• [AIM OF THE EXERCISE] Which lines below hold the word "knee"? Copy all of them.

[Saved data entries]
*** Block opens ***

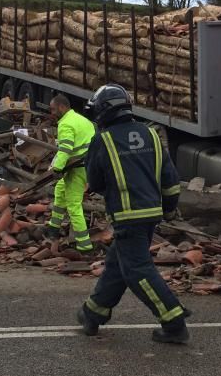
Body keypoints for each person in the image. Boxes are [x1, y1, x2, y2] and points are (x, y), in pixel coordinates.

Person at [77, 84, 190, 344]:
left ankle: (174, 323)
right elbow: (170, 178)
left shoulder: (102, 140)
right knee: (118, 264)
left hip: (127, 216)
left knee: (137, 270)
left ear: (104, 111)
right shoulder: (151, 134)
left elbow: (94, 182)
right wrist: (170, 206)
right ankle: (92, 313)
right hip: (151, 214)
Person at [45, 95, 96, 253]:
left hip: (77, 168)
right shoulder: (81, 120)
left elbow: (65, 150)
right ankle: (53, 228)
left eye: (53, 109)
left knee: (74, 205)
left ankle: (84, 246)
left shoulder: (66, 124)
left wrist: (56, 168)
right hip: (87, 164)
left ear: (62, 107)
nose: (51, 113)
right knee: (60, 190)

*** Block closes ***

• [SOLUTION BELOW]
right knee: (118, 264)
left knee: (137, 270)
left knee: (74, 205)
right knee: (60, 190)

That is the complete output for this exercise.